Théâtre de Belleville
(Paris) du 1er septembre au 30 novembre 2024
Texte d'Emmanuelle Bayamack-Tam, adapté et mis en scène par Sylvain Maurice avec Constance Larrieu.
Si on avait lu Arcadie, le roman d'Emmanuelle Bayamack-Tam, on pouvait s'interroger sur la manière de rendre sur scène une œuvre à la première personne, très "bavarde" et brassant une matière en fusion, pleine de thèmes polémiques pas forcément porteurs de consensus, comme la question du genre ou celle des communautés dites sectaires.
Ceux qui ont suivi les années Sartrouville de Sylvain Maurice ne se faisaient pas beaucoup de soucis : ils savaient qu'il était coutumier de l'adaptation au théâtre de romans qu'on pensait difficilement adaptables.
Comme souvent, il a posé son personnage unique au centre d'un carré parcouru au fil du spectacle de lumières définissant des ambiances différentes et signifiantes. Comme souvent, il ne s'est pas trompé sur l'interprète qu'il a choisi pour faire vivre un texte qui n'était pas au départ pensé pour le théâtre.
En l'occurrence, Constante Larrieu, micro en bouche, captive en rock-star son public. En un peu plus d'une heure, on a écouté l'essentiel d'un roman de 450 pages et surtout vu incarner une ado de 15 ans, Farah-Arcadie, en train de se transformer en homme... L'actrice, une fois lancée, ne peut plus arrêter : elle distille son message avec une conviction qui ne souffre aucune contestation.
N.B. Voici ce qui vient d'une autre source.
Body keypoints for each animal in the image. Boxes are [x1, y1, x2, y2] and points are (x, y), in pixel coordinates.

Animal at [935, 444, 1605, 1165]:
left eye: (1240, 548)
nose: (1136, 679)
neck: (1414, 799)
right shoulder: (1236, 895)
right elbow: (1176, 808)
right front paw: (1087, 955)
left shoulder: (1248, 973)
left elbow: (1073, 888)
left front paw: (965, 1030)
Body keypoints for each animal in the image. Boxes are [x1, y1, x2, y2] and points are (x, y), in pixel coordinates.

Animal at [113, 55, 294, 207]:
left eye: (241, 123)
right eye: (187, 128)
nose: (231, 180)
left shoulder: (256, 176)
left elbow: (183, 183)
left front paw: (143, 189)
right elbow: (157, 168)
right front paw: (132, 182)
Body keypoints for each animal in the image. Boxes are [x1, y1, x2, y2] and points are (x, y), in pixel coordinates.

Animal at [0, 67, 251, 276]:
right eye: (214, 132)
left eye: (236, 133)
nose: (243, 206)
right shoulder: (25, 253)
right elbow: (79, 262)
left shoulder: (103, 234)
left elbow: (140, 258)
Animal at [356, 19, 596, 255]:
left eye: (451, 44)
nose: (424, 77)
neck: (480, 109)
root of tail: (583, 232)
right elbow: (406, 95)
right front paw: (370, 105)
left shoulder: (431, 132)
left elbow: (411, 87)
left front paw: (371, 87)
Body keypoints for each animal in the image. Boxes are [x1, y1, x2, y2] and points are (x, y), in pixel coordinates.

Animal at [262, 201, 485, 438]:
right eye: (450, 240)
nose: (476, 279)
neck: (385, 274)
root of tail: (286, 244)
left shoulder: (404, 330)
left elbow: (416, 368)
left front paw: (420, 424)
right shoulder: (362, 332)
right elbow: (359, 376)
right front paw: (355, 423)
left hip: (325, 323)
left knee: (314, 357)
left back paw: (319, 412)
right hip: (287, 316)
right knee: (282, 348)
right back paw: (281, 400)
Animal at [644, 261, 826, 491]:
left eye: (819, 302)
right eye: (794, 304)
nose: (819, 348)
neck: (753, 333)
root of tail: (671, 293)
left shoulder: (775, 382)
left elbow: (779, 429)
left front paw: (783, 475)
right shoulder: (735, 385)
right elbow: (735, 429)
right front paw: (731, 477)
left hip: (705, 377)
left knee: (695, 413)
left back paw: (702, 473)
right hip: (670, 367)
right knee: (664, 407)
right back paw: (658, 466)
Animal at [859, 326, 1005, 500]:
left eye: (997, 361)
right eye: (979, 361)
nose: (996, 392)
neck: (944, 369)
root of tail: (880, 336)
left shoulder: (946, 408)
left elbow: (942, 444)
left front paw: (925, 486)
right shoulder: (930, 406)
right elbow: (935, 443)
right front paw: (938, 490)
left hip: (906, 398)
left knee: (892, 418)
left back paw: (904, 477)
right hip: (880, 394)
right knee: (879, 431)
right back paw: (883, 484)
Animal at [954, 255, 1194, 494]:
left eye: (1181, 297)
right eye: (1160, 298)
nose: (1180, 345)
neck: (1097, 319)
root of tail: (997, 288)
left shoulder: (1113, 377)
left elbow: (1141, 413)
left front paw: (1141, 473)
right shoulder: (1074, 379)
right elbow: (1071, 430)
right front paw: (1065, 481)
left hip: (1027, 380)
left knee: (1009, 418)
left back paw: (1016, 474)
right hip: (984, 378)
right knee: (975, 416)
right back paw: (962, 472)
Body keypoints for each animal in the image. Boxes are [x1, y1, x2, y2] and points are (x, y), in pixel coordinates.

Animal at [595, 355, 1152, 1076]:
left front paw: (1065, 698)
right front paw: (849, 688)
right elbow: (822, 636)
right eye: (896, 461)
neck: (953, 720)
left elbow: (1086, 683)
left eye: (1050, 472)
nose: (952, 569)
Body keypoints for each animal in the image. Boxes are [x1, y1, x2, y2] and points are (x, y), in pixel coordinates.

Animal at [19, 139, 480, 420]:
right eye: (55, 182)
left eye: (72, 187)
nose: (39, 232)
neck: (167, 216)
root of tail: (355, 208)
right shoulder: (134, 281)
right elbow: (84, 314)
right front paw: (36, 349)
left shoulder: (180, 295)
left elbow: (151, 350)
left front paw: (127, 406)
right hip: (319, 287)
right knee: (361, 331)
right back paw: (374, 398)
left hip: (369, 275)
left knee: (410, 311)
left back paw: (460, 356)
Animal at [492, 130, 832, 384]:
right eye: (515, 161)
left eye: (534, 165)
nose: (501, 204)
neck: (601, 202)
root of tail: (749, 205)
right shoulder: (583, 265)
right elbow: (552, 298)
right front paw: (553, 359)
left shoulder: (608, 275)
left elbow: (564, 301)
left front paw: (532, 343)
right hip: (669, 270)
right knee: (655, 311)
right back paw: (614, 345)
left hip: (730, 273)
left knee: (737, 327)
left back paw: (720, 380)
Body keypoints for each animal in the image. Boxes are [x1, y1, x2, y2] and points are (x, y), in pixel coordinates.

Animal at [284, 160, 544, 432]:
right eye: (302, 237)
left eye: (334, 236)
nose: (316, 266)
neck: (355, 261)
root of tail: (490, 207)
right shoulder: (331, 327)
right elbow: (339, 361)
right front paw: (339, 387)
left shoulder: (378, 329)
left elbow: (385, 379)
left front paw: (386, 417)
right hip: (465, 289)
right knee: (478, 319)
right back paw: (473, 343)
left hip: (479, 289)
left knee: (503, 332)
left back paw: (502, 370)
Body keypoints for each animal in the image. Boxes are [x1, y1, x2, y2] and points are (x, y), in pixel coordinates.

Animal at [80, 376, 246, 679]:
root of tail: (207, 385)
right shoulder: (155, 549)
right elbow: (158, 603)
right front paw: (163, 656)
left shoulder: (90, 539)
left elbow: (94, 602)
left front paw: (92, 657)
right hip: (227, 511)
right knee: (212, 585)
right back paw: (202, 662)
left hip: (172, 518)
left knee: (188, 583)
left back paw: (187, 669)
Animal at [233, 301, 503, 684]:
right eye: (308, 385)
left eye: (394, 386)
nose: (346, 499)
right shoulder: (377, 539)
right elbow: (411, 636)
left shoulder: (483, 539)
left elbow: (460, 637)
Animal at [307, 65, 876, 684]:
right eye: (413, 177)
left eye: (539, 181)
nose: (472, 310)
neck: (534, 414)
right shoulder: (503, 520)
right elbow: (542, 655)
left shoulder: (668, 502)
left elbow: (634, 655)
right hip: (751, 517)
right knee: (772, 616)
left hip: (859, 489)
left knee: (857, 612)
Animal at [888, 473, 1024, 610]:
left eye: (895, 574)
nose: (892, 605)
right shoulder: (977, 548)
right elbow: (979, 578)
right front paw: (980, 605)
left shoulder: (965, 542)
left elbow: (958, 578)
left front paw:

Et pourtant, il y a de quoi... On ressent parfois la même gêne qu'en lisant le roman : Farah est confrontée au fondateur de "Liberty House", la communauté dans laquelle elle vit avec ses parents. Dans un passé récent, on l'aurait désigné sous le vocable de gourou qui, sauf erreur, n'est ici jamais prononcé. Ses pratiques sexuelles, ses relations sensuelles avec la plupart de ses "ouailles" sont de celles qui sont désormais reprochées à beaucoup de puissants accusés d'emprises sur leurs proches ou leurs affiliés.
Arcadie est donc un spectacle qui, malgré ses qualités, mérite d'être interrogé. On espère que tout le monde sera d'accord là-dessus. Le contraire aurait le désavantage de laisser le sentiment qu'on est devant un spectacle régressif qui, sous couvert de liberté, prône des valeurs d'un autre temps, celui d'avant Me Too. On serait loin, alors, de l'"utopie libertaire" revendiquée joyeusement par Emmanuelle Bayamack-Tan et bien illustrée par Sylvain Maurice.